=== Begin Enclosure ===

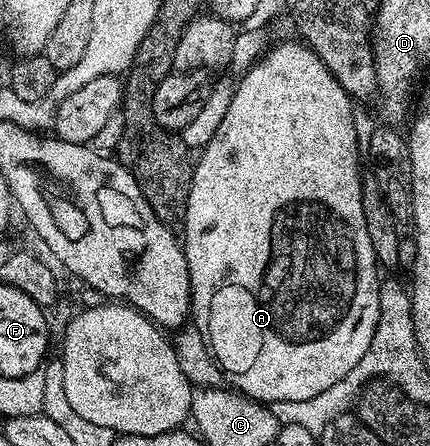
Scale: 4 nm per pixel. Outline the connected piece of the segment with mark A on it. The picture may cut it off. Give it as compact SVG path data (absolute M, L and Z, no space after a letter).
M302 41L297 42L282 43L279 47L276 47L276 45L271 46L257 62L248 68L245 75L239 78L235 96L232 97L232 103L228 105L228 111L223 121L220 122L219 129L206 146L201 148L199 155L202 156L196 159L193 164L194 176L190 182L190 192L188 193L186 214L184 216L184 224L186 223L184 246L186 248L186 260L188 261L188 273L190 274L190 309L193 322L198 330L202 332L210 348L210 353L214 357L214 362L221 367L223 376L228 380L229 386L233 390L247 395L249 399L257 399L259 403L267 405L279 403L280 401L308 401L308 397L316 397L316 393L324 393L324 389L329 389L330 386L336 385L336 381L348 377L348 373L352 373L352 369L356 369L356 364L360 362L360 357L364 357L364 353L368 353L368 345L372 345L372 337L376 333L376 321L380 317L380 297L378 296L378 285L380 282L378 271L380 272L380 264L374 256L372 237L368 237L368 221L364 215L364 201L362 200L364 168L358 164L360 152L357 145L356 125L354 124L356 103L355 100L351 99L350 94L342 88L340 81L326 68L326 62L318 56L313 47Z

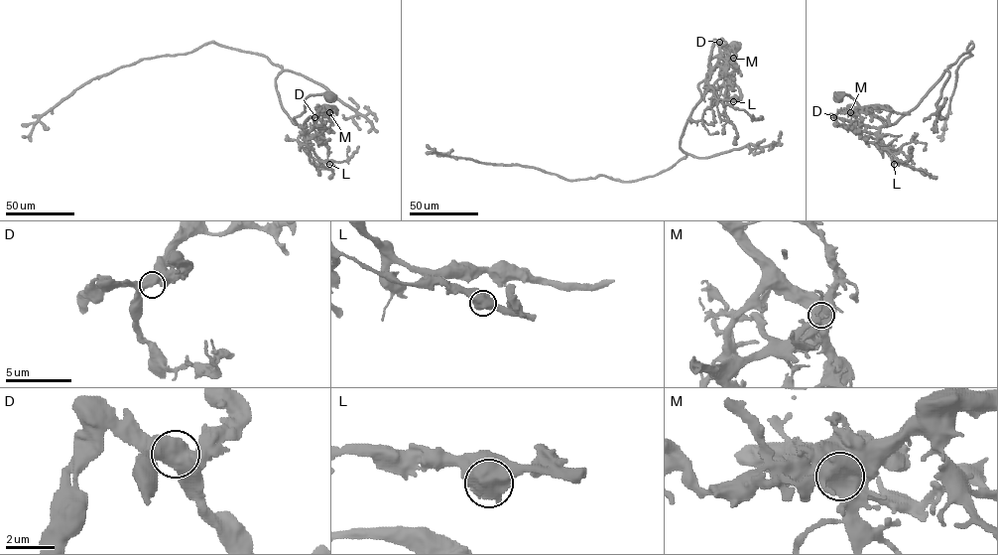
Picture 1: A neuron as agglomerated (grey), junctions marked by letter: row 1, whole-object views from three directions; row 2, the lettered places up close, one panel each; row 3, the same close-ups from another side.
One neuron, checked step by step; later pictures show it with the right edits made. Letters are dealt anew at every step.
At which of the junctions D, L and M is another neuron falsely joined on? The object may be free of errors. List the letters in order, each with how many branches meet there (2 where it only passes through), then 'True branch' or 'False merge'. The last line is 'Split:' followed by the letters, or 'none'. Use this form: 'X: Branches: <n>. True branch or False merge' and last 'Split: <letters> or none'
D: Branches: 2. True branch
L: Branches: 2. True branch
M: Branches: 2. False merge
Split: M

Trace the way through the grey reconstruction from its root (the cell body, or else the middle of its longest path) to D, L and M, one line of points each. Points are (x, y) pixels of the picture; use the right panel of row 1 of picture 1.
D: (837, 97), (849, 94), (864, 111), (888, 125), (870, 127), (833, 117)
L: (837, 97), (849, 94), (864, 111), (888, 125), (879, 128), (879, 135), (894, 164)
M: (837, 97), (849, 94), (864, 111), (888, 125), (860, 130), (856, 127), (855, 115), (850, 112)

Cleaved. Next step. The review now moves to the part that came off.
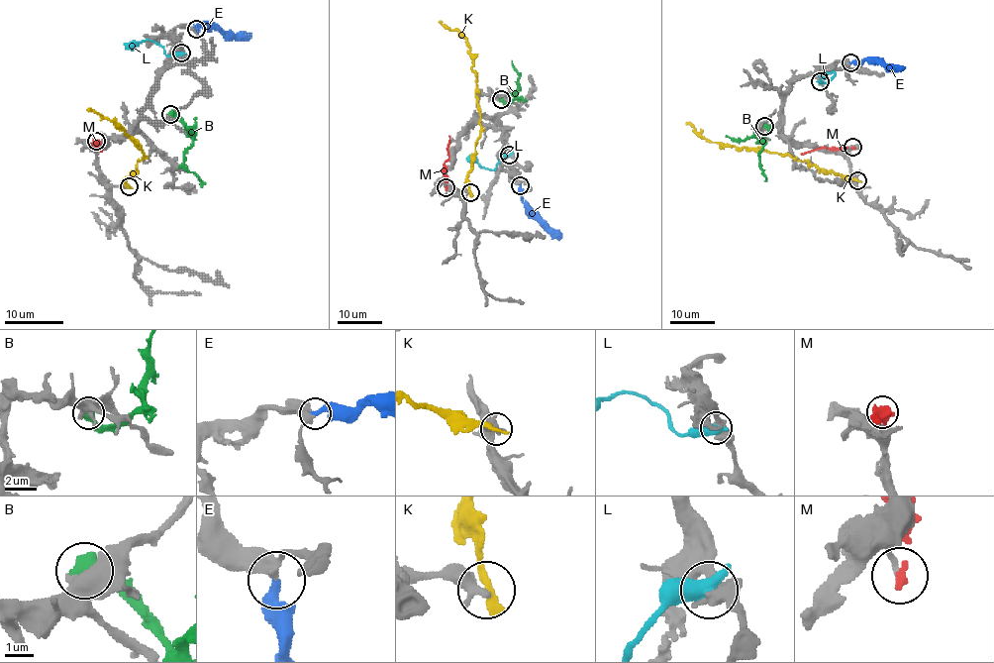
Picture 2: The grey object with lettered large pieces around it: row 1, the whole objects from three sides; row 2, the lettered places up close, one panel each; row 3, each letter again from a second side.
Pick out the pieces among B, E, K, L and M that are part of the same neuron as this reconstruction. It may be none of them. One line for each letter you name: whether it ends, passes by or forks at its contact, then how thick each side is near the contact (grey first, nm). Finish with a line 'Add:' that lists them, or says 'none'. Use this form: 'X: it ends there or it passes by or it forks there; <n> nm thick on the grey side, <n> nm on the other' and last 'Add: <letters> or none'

=== End Enclosure ===

> What you need to do: Quote the data above in full, leaving out the pictures it holds.

> Answer for the task:
Scale: 4 nm per pixel. Outline the connected piece of the segment with mark A on it. The picture may cut it off. Give it as compact SVG path data (absolute M, L and Z, no space after a letter).
M302 41L297 42L282 43L279 47L276 47L276 45L271 46L257 62L248 68L245 75L239 78L235 96L232 97L232 103L228 105L228 111L223 121L220 122L219 129L206 146L201 148L199 155L202 156L196 159L193 164L194 176L190 182L190 192L188 193L186 214L184 216L184 224L186 223L184 246L186 248L186 260L188 261L188 273L190 274L190 309L193 322L198 330L202 332L210 348L210 353L214 357L214 362L221 367L223 376L228 380L229 386L233 390L247 395L249 399L257 399L259 403L267 405L279 403L280 401L308 401L308 397L316 397L316 393L324 393L324 389L329 389L330 386L336 385L336 381L348 377L348 373L352 373L352 369L356 369L356 364L360 362L360 357L364 357L364 353L368 353L368 345L372 345L372 337L376 333L376 321L380 317L380 297L378 296L378 285L380 282L378 271L380 272L380 264L374 256L372 237L368 237L368 221L364 215L364 201L362 200L364 168L358 164L360 152L357 145L356 125L354 124L356 103L355 100L351 99L350 94L342 88L340 81L326 68L326 62L318 56L313 47Z

Picture 1: A neuron as agglomerated (grey), junctions marked by letter: row 1, whole-object views from three directions; row 2, the lettered places up close, one panel each; row 3, the same close-ups from another side.
One neuron, checked step by step; later pictures show it with the right edits made. Letters are dealt anew at every step.
At which of the junctions D, L and M is another neuron falsely joined on? The object may be free of errors. List the letters in order, each with how many branches meet there (2 where it only passes through), then 'True branch' or 'False merge'. The last line is 'Split:' followed by the letters, or 'none'. Use this form: 'X: Branches: <n>. True branch or False merge' and last 'Split: <letters> or none'
D: Branches: 2. True branch
L: Branches: 2. True branch
M: Branches: 2. False merge
Split: M

Trace the way through the grey reconstruction from its root (the cell body, or else the middle of its longest path) to D, L and M, one line of points each. Points are (x, y) pixels of the picture; use the right panel of row 1 of picture 1.
D: (837, 97), (849, 94), (864, 111), (888, 125), (870, 127), (833, 117)
L: (837, 97), (849, 94), (864, 111), (888, 125), (879, 128), (879, 135), (894, 164)
M: (837, 97), (849, 94), (864, 111), (888, 125), (860, 130), (856, 127), (855, 115), (850, 112)

Cleaved. Next step. The review now moves to the part that came off.
Picture 2: The grey object with lettered large pieces around it: row 1, the whole objects from three sides; row 2, the lettered places up close, one panel each; row 3, each letter again from a second side.
Pick out the pieces among B, E, K, L and M that are part of the same neuron as this reconstruction. It may be none of them. One line for each letter you name: whether it ends, passes by or forks at its contact, then how thick each side is near the contact (grey first, nm). Finish with a line 'Add:' that lists them, or says 'none'. Use this form: 'X: it ends there or it passes by or it forks there; <n> nm thick on the grey side, <n> nm on the other' and last 'Add: <letters> or none'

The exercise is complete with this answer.